It was a third straight of day of complaints since Obama said that if he had been able to run again, he would have beaten Trump.
But by afternoon, Trump sounded all mellow when reporters at Mar-a-Lago asked how the transfer of power was going: “Oh, I think very, very smoothly. Very good. You don’t think so?”
He later said Obama had called him and “We had a very nice conversation.” The White House chimed in that the call “was positive and focused on continuing a smooth and effective transition.” See Emily Ngo’s story for Newsday.
Trump also used his morning tweetstorm for more criticism of the U.S. abstention in the UN Security Council vote condemning Israel’s settlement policy, adding: “Stay strong Israel, January 20th is fast approaching!”
In response, Prime Minister Benjamin Netanyahu tweeted: “President-elect Trump, thank you for your warm friendship and your clear-cut support for Israel!”
The take-away: Cloudy prognosis
Trump and the Republicans who control both houses of Congress agree Obamacare has to go. But the ins and outs of the Affordable Care Act and its many moving parts are tangled, which makes taking it apart and figuring out how to replace it exceptionally daunting, writes Newsday’s Dan Janison.
Choices for veterans?
Trump is considering a “public-private option” at the Department of Veterans Affairs that would allow all veterans to choose whether they want to receive care from the VA or from private doctors, a transition official said.

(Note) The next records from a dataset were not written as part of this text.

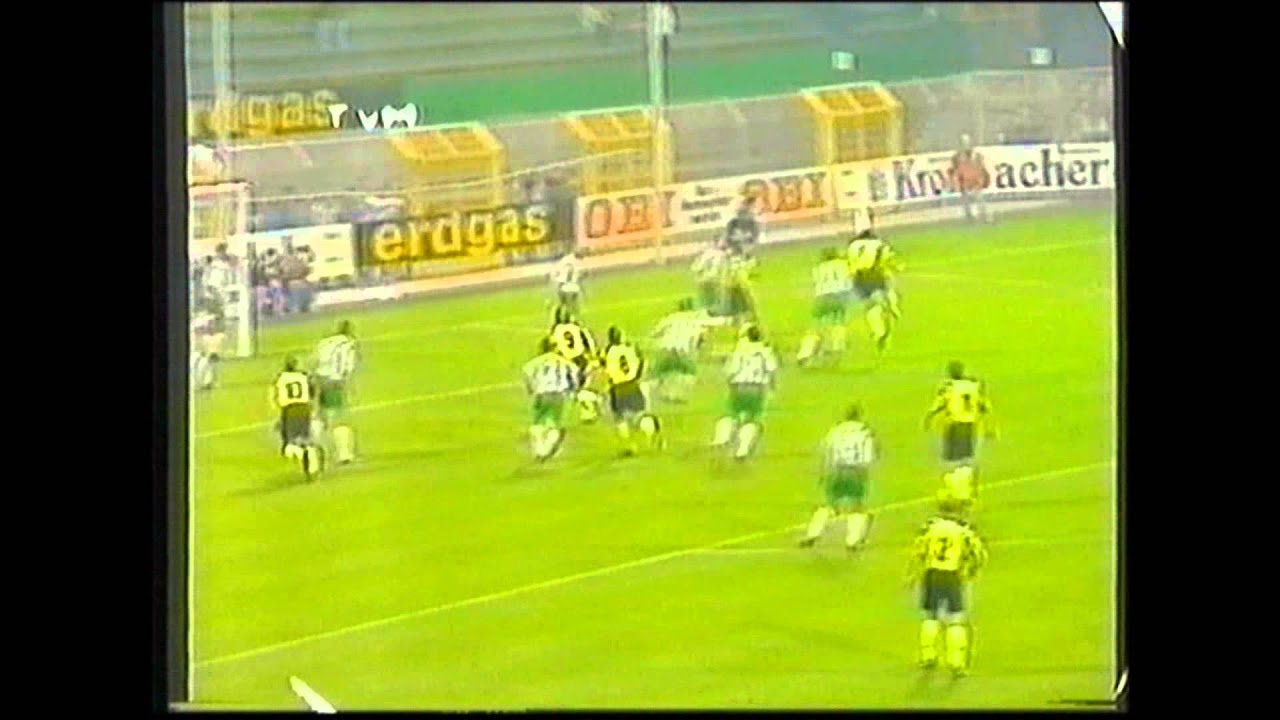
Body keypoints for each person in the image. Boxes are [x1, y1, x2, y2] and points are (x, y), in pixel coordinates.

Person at [906, 501, 988, 677]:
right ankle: (956, 662)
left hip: (932, 574)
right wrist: (972, 571)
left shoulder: (930, 529)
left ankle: (928, 655)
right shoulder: (963, 531)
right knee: (955, 619)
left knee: (930, 616)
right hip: (951, 576)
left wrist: (913, 574)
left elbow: (918, 552)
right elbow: (978, 554)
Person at [799, 404, 877, 551]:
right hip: (856, 472)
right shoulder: (865, 432)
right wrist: (866, 472)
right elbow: (868, 456)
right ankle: (853, 541)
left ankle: (813, 533)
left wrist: (823, 473)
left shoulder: (836, 431)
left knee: (829, 505)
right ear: (859, 417)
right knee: (857, 507)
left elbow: (827, 451)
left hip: (836, 471)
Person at [710, 324, 779, 461]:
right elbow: (771, 369)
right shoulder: (766, 351)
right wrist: (772, 386)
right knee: (753, 419)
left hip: (738, 386)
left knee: (730, 413)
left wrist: (729, 382)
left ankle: (722, 438)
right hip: (757, 388)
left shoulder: (739, 350)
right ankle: (742, 450)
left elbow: (731, 370)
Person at [923, 361, 997, 469]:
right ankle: (967, 475)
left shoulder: (949, 386)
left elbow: (938, 405)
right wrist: (991, 427)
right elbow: (984, 407)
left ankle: (956, 476)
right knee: (967, 458)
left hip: (955, 426)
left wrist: (928, 417)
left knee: (951, 459)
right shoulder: (974, 385)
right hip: (970, 426)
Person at [602, 326, 663, 457]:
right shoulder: (630, 349)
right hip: (633, 385)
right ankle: (652, 432)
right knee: (639, 416)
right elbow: (642, 362)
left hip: (618, 389)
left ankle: (629, 446)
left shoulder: (608, 351)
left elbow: (604, 368)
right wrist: (637, 377)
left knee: (620, 418)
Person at [521, 337, 580, 462]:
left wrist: (530, 387)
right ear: (554, 347)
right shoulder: (563, 361)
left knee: (538, 421)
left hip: (541, 393)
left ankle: (539, 449)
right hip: (558, 394)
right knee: (554, 423)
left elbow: (526, 371)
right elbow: (574, 371)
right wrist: (573, 389)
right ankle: (546, 449)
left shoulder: (537, 361)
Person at [847, 227, 903, 354]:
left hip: (859, 278)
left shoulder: (852, 246)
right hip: (875, 275)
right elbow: (887, 256)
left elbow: (850, 263)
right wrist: (896, 266)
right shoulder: (878, 243)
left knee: (870, 306)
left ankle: (878, 330)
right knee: (888, 288)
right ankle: (893, 306)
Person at [796, 247, 854, 367]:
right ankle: (836, 348)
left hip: (822, 298)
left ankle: (805, 353)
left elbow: (817, 282)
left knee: (815, 327)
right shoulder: (843, 264)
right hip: (839, 297)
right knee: (838, 323)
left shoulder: (818, 268)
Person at [270, 356, 324, 481]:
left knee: (290, 445)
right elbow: (313, 392)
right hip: (304, 409)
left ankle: (301, 455)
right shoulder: (304, 376)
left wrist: (277, 407)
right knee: (306, 439)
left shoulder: (280, 378)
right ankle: (313, 466)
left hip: (289, 410)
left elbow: (274, 396)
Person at [313, 321, 359, 465]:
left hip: (320, 379)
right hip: (335, 381)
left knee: (321, 415)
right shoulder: (349, 344)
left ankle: (314, 445)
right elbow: (347, 367)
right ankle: (344, 454)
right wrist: (347, 386)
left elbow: (316, 360)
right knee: (339, 419)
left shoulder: (325, 342)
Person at [649, 298, 712, 403]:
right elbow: (702, 338)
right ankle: (674, 395)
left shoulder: (671, 317)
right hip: (684, 350)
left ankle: (655, 395)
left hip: (666, 349)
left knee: (657, 374)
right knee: (690, 374)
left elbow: (655, 333)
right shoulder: (697, 320)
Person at [550, 306, 603, 423]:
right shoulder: (576, 328)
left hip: (569, 363)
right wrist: (593, 356)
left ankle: (592, 404)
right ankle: (589, 409)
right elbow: (589, 341)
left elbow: (553, 347)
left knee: (572, 391)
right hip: (581, 360)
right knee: (577, 389)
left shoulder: (556, 330)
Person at [950, 134, 991, 223]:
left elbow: (981, 168)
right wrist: (957, 182)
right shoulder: (956, 157)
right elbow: (955, 170)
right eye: (963, 142)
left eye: (967, 142)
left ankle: (985, 217)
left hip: (975, 182)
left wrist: (981, 180)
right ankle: (970, 218)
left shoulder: (976, 155)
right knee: (966, 202)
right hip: (964, 182)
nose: (966, 144)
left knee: (979, 199)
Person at [550, 250, 585, 319]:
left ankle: (567, 314)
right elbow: (577, 274)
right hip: (568, 284)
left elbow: (558, 272)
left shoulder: (566, 261)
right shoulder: (572, 262)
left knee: (565, 302)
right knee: (569, 302)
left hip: (564, 284)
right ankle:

“Some vets love the VA. ... Some vets want to go to the VA,” the official told reporters at Mar-a-Lago. Finding a solution is challenging “because you’ve got all these little kingdoms out there, which is hard,” the official said.
Cardinal Timothy Dolan of New York will be among the clergy leaders performing readings at Trump’s inauguration ceremony on Jan. 20.
Dolan criticized Trump’s stance on immigration during the campaign. In a Washington Post Op-Ed, he recalled times in American history when Catholics were the target of nativist bigotry and wrote that “as a Catholic, I take seriously the Bible’s teaching that we are to welcome the stranger.”
Also on Trump’s list is Rabbi Marvin Hier, head of the Simon Wiesenthal Center, which accused Obama of anti-Semitism Tuesday after the U.S. abstention in the UN Security Council vote denouncing Israel’s settlement policy on the West Bank.
Payback is coming
The Obama administration is preparing to announce, either Thursday or Friday, a series of retaliatory measures against Russia for trying to influence the U.S. election through cyberhacking, CNN reported.
Trump, who has repeatedly voiced skepticism about the Russian hacking, was asked Wednesday night about calls on Capitol Hill for retaliation against the Russians: “I think we ought to get on with our lives,” he said, and also observed: “I think computers have complicated our lives very greatly.”
What else is happening
- Trump came in second on Gallup’s annual list of the men Americans most admire. Obama was first.
- Trump said he had been informed that Sprint will bring 5,000 jobs back to the United States from overseas, while another company, OneWeb, will add 3,000 jobs. Statements from the companies made it clear the plans had been previously announced.
- Ivanka Trump’s fashion line will continue to rely on foreign manufacturers because her company decided it is too costly and impractical to make the products in the United States, The New York Times reported.
- Entrepreneurs in China have registered the name Trump as trademarks for such products as condoms, toilets, pesticide and paint, and they don’t have to pay Trump for its use, The Washington Post reports. Donald Trump has lodged 126 trademark applications of his own.
- The NYPD and Secret Service worked out a security plan to reopen West 56th Street between Fifth and Sixth avenues to traffic. The block alongside Trump Tower had been closed since Trump won the election.
- Mayor Bill de Blasio’s office and Trump’s team traded snarky tweets over New York City’s security costs for the president-elect.